- ABOUT THIS TASK
Once the pictures are set aside, print the records that follow exactly as written.

[Collected data entries]

═══

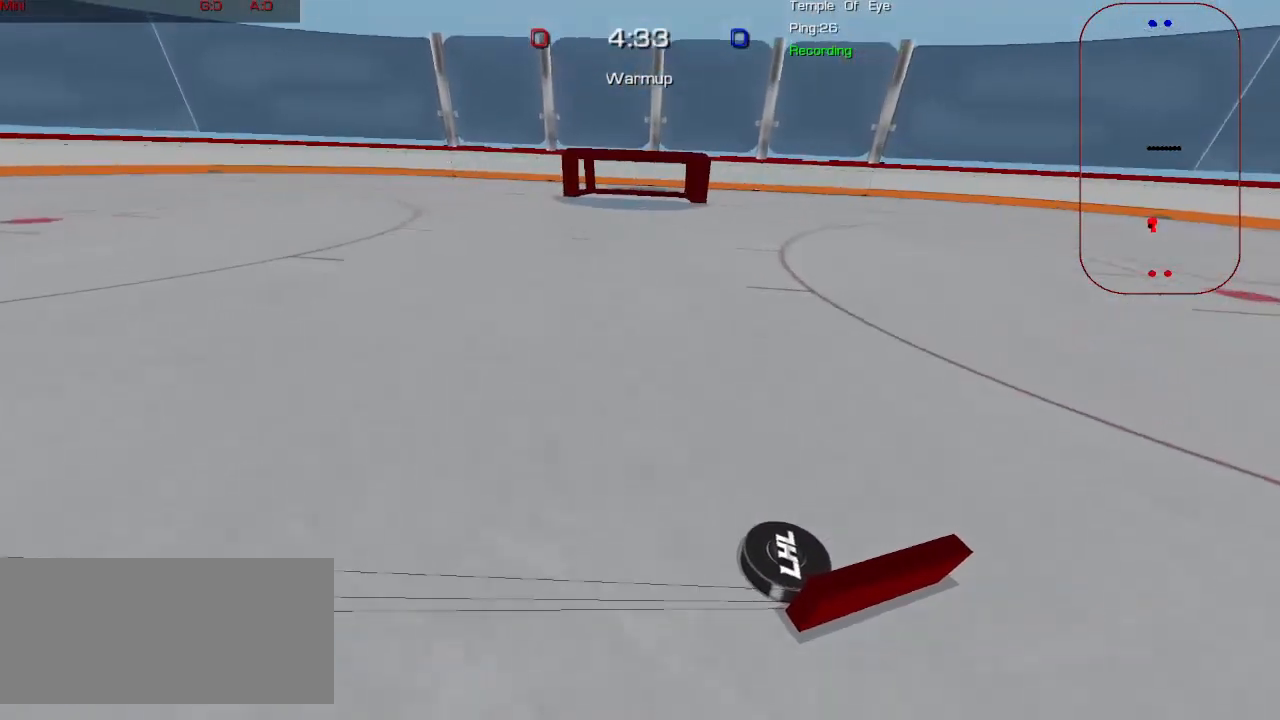
{"keys": ["w"], "mouse": [], "events": []}
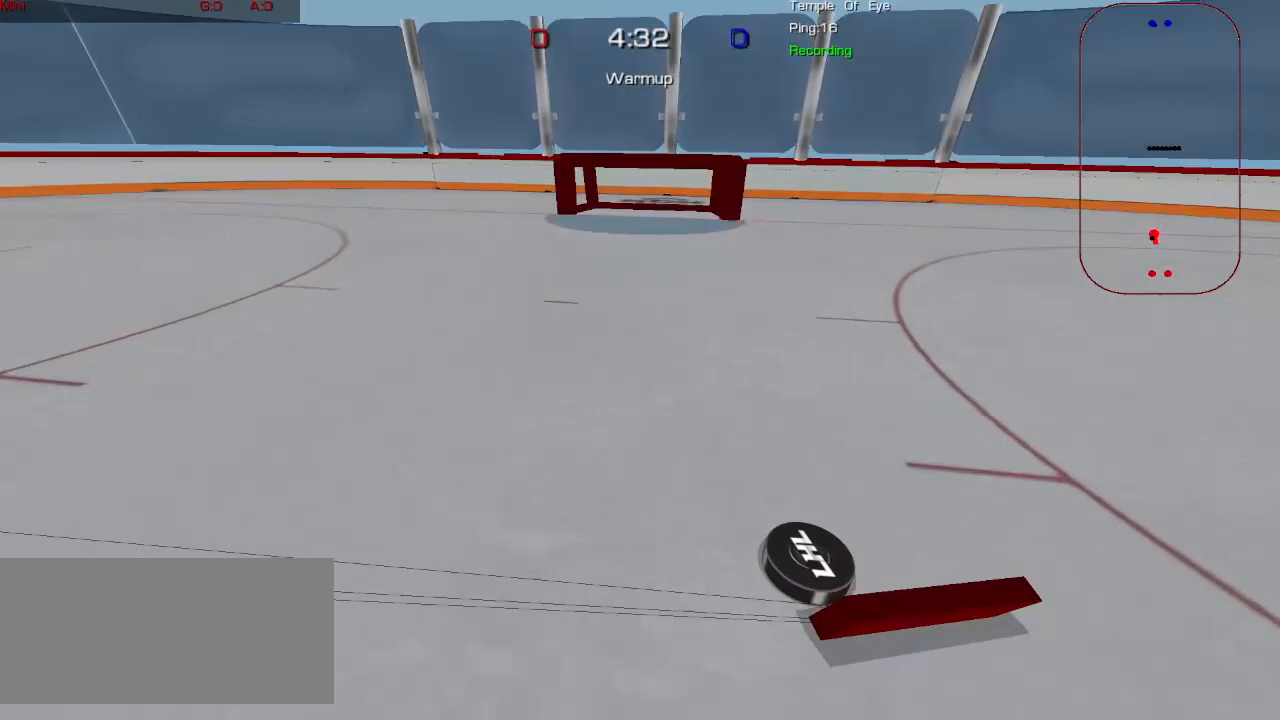
{"keys": ["w"], "mouse": [], "events": []}
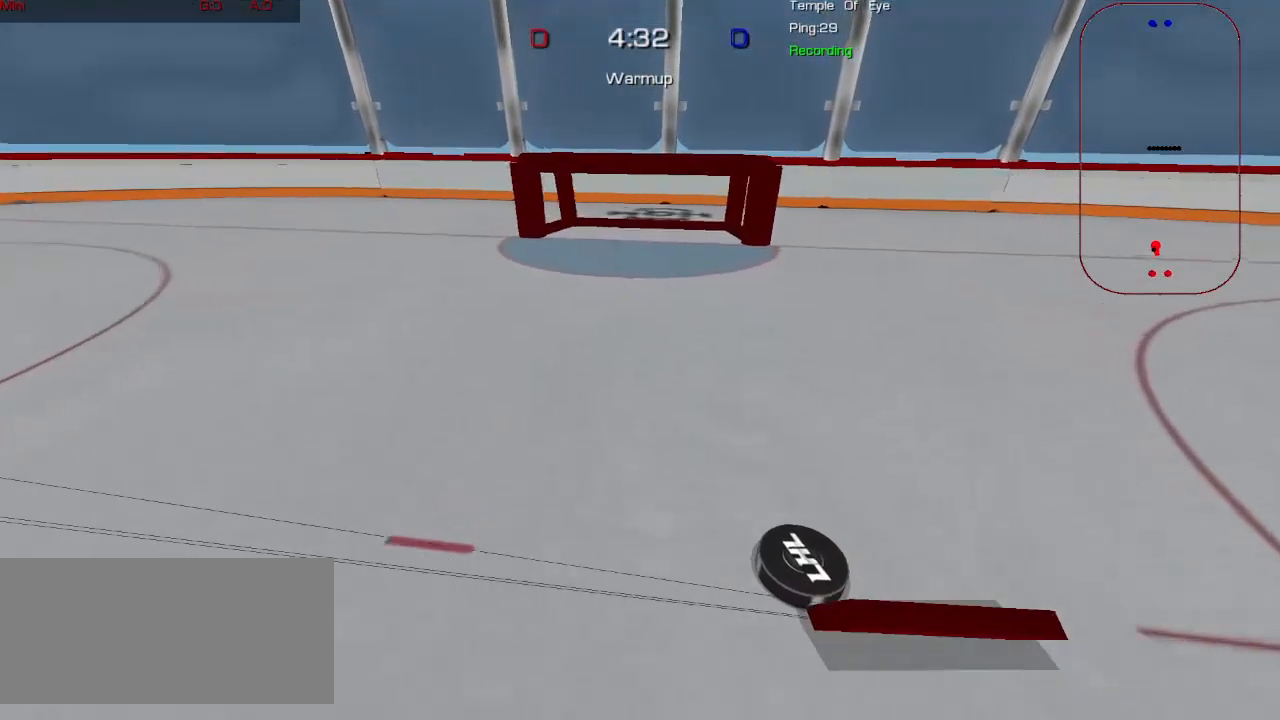
{"keys": ["w"], "mouse": [], "events": [[317, "a", "down"], [483, "a", "up"]]}
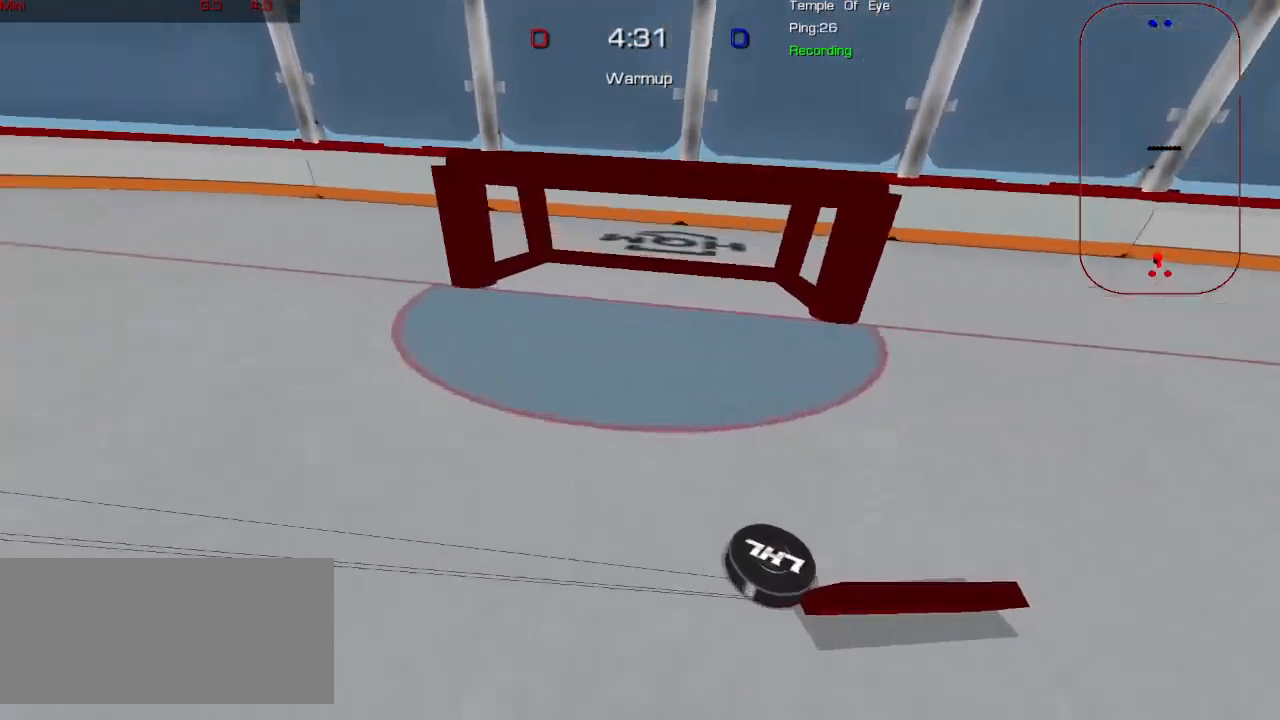
{"keys": ["w"], "mouse": [], "events": []}
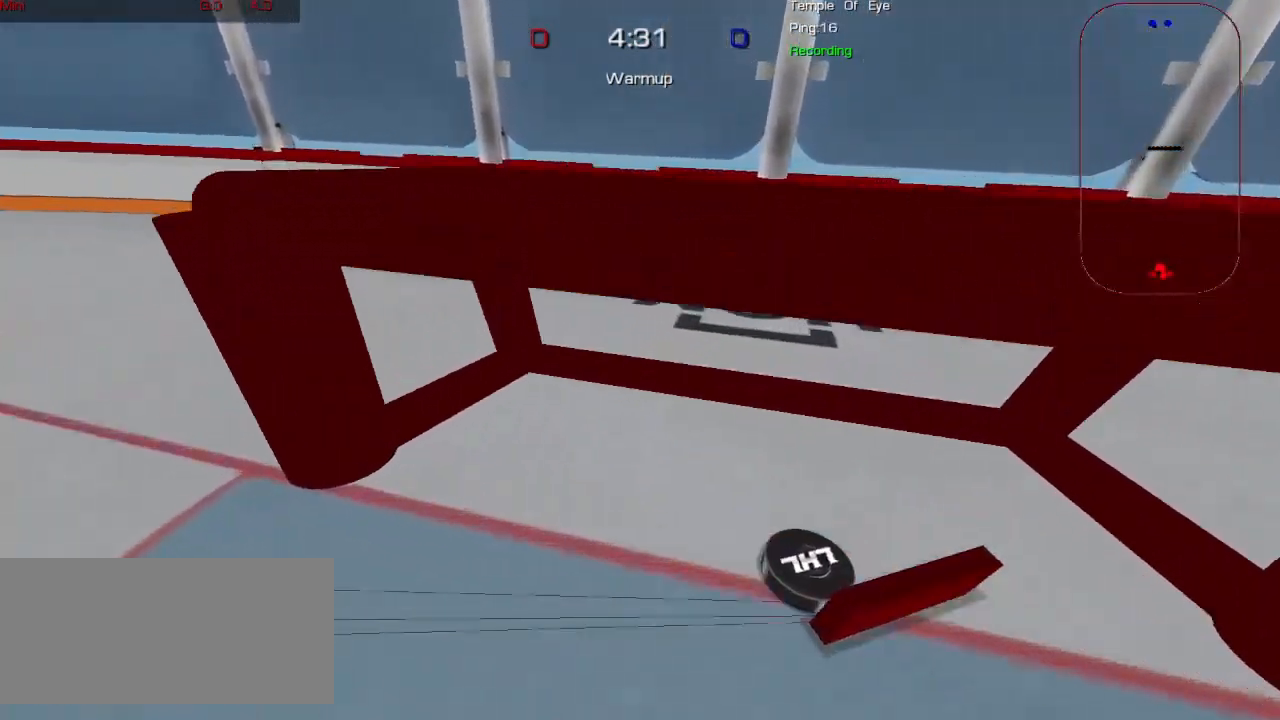
{"keys": ["a"], "mouse": []}
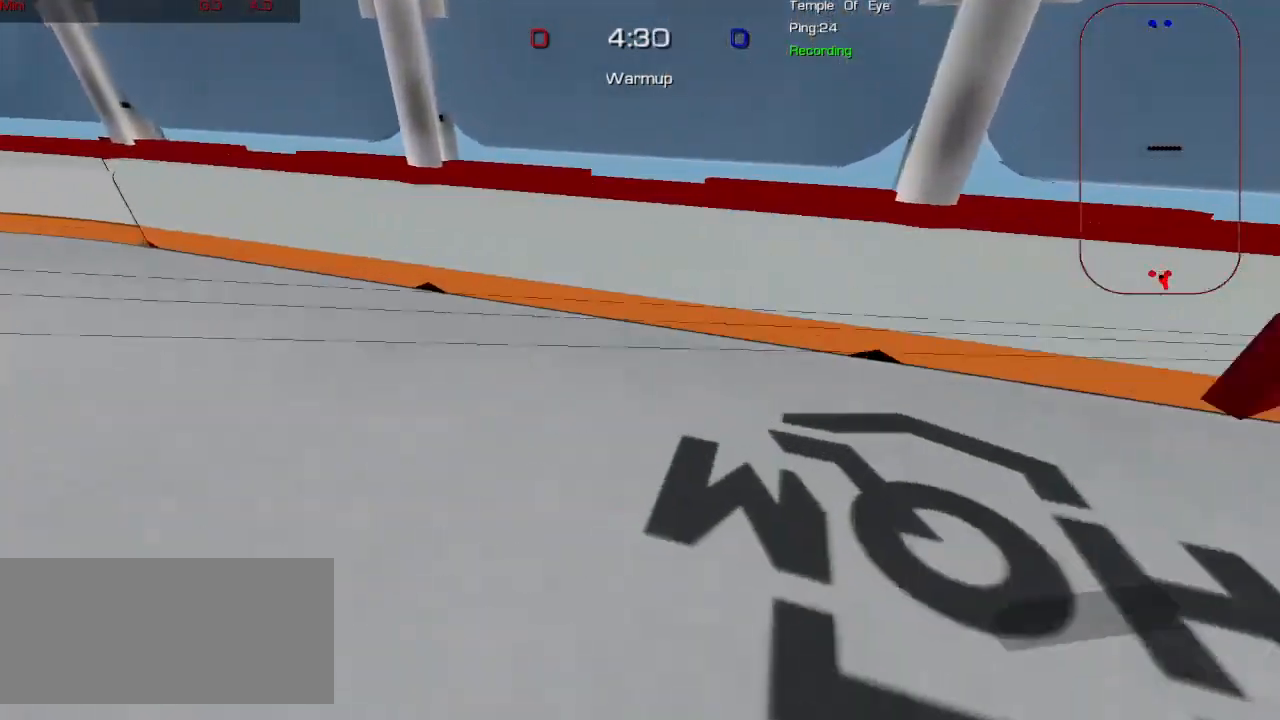
{"keys": ["a", "w"], "mouse": [], "events": [[183, "w", "down"]]}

═══

- WRITTEN ANSWER
{"keys": ["w"], "mouse": [], "events": []}
{"keys": ["w"], "mouse": [], "events": []}
{"keys": ["w"], "mouse": [], "events": [[317, "a", "down"], [483, "a", "up"]]}
{"keys": ["w"], "mouse": [], "events": []}
{"keys": ["a"], "mouse": []}
{"keys": ["a", "w"], "mouse": [], "events": [[183, "w", "down"]]}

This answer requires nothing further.